Sunday, May 3, 2009

This is kinda serious.

I've seen a lot of marriage problems erupt and heard a lot of yelling by parents in my lifetime. I've be there for friends when their parents are fighting and I've spent the night at their house when my dad left that one night. It's really really hard for me to talk about this because I can get really emotional. I hate crying. A lot. But if we don't talk about it and we just ignore it, what happens? I'll tell you, since my family is professional at bottling up feelings and pretending it's all okay. Your dad goes to bed early or takes his car to go on "errands," but you know why he's leaving at eight o'clock at night. Your mom has red eyes from crying in the bathroom but still tries her best to put on an obviously fake smile for you. Or sometimes she doesn't even try since she's so tired. She sleeps on the couch and you've never seen her so ... beaten before. The silence is so loud and it feels like the devil is sleeping in your house so you can't move or something will go horribly wrong. You want to believe them when they put on fake smiles and lie, but you can't. You almost wish they would fight it out, yell and cry and scream and then fix it. But they don't. They just ... hold everything in. And it makes you hold your breath for dear life.
It's scary as hell to think of your parents as flawed people. For your entire life, they've been sort of godly, with their amazing ability to fix everything and they were always happy to see you and they always had some sort of surprise for you that was usually just a Jolly Ranger, but you cherished it anyways. As I've gotten older, I've seen my world in a different view that I'm not quite sure if I like or not. I don't really have a relationship with my dad. I mean, yeah, he's my dad. I love him. We have typical father-daughter conversations. But not real conversations. When I walk away from being with him, I don't feel whole. I feel a sense of emptiness. Like I should've said something or asked something or told him I loved him. But I never do, and sometimes he'll try. But for me ... it's too late. For my entire childhood, he was never there. It was just me and my mom and my sister. I knew he was my dad, but I never knew him. He was always working or mad or yelling about something. If you know my dad now, you wouldn't expect that because he's so goofy and everyone loves him. But when I was a little kid, when I really needed my dad and when I wanted him more than anyone else to pick me up when I was down, he wasn't there. He was never there for me. So I relied on my mom only. She was my everything. She still is. And my dad used to treat her like shit. He never helped and never wanted "family time" and blah blah. He worked and came home upset and took it out on my mom. He was never abusive or anything, don't get me wrong. But he was never ever what she deserved. She deserved someone who wanted to be around and wanted to help raise his two daughters and wanted to go out with his family and show them off. But he didn't. He never did. So now when he tries to be like a dad to me, I'm kinda like ... it's too late. It's too fucking late. I'm seventeen years old now. I'm almost a legal adult. I'll be moving out in a couple of months. So when he tries to discipline me or do that Carly-do-not-speak-to-me-that-way-thing, I'm like excuse me? You're seventeen years too late to be like that. 

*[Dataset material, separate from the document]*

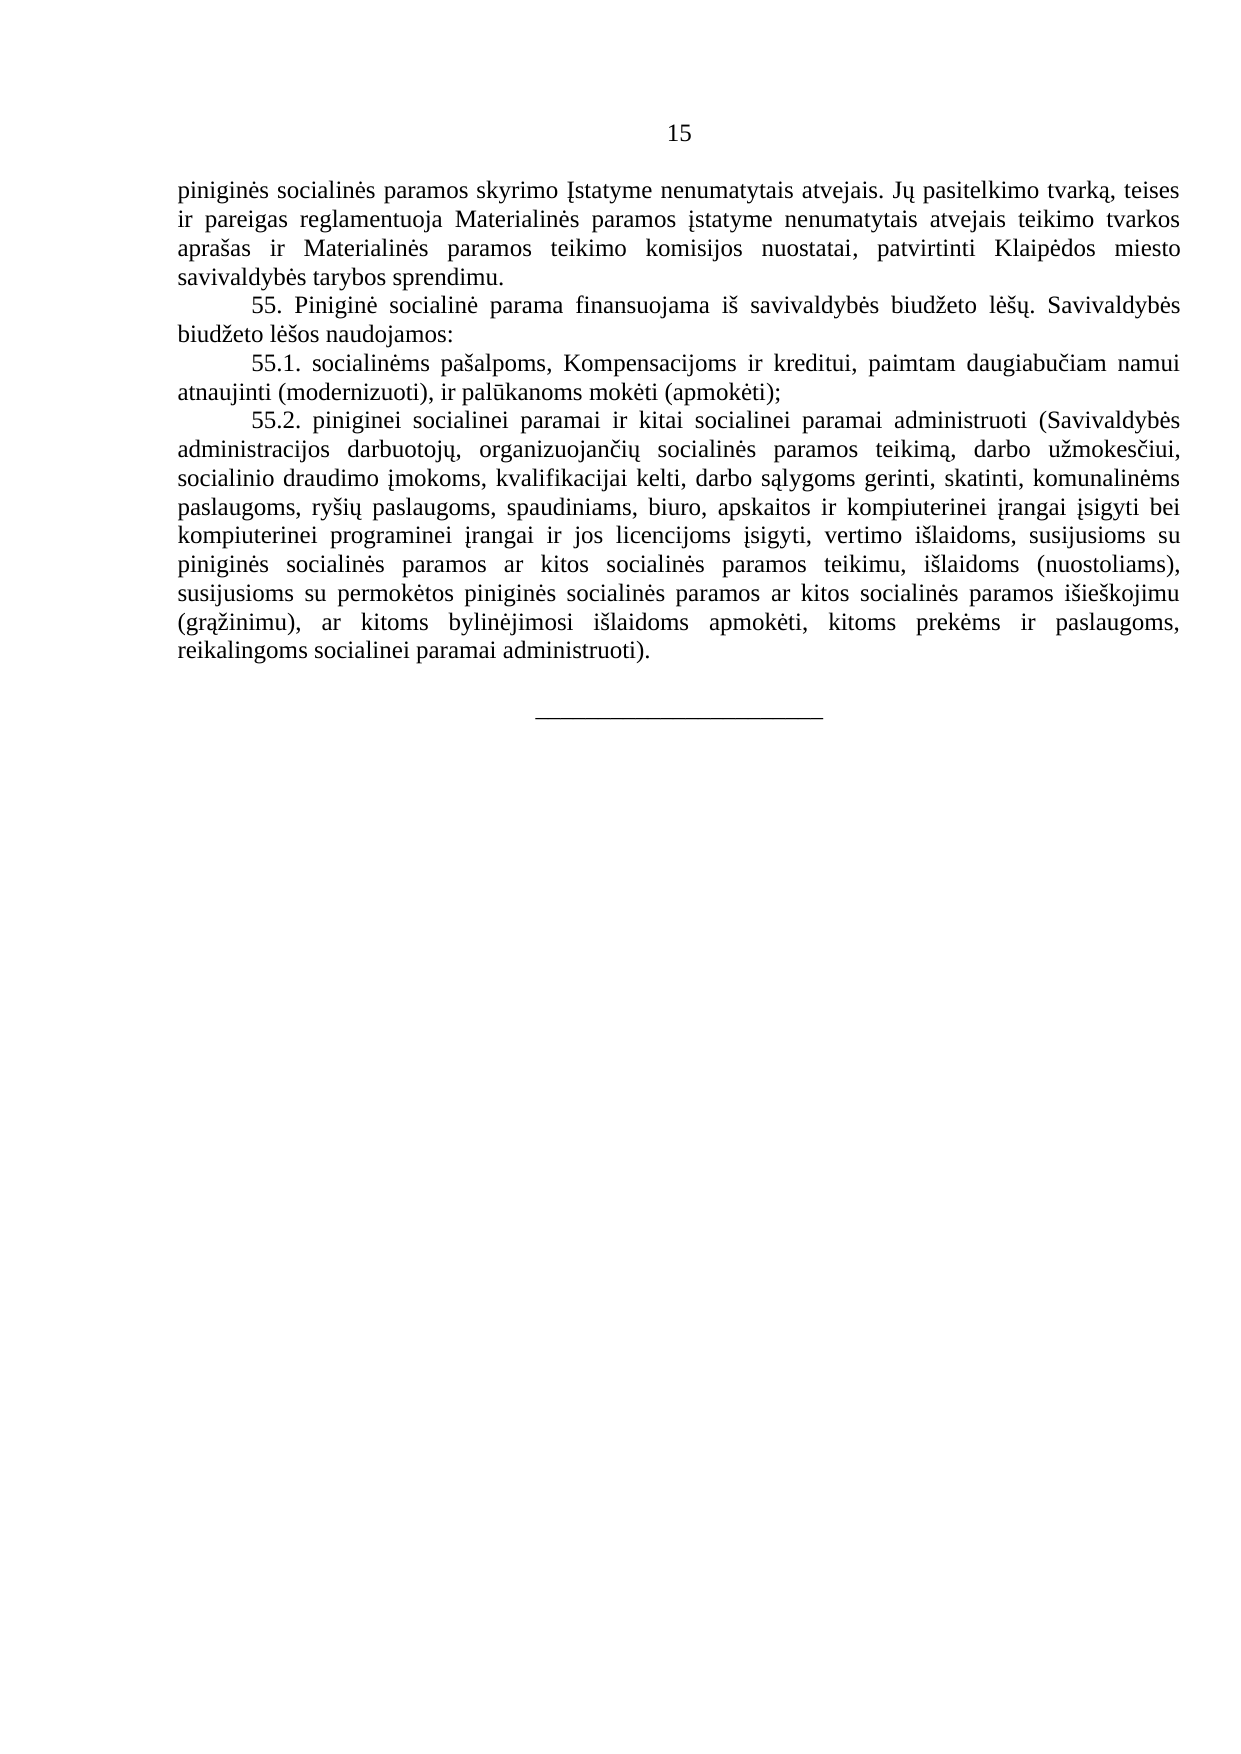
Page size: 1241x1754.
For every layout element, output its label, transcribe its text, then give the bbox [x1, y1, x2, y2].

I don't know. Maybe someday it'll be better.

xoxo,
carly rae

1 comment:

  1. I...totally know how you feel, unfortunately, which sucks for the both of us.
    It sucks when you can't call him out because you're his daughter, and you know he won't really listen to anything you say.
    In movies, the bad dad always suddenly gets it at the end when the daughter is crying and telling him what he's doing, and then he sees how wrong he was, and he fixes everything. I tried that approach, and it didn't work.
    I just know that my husband is not going to be anything like my father.

    I love you Carly. Let me know if you ever need anything.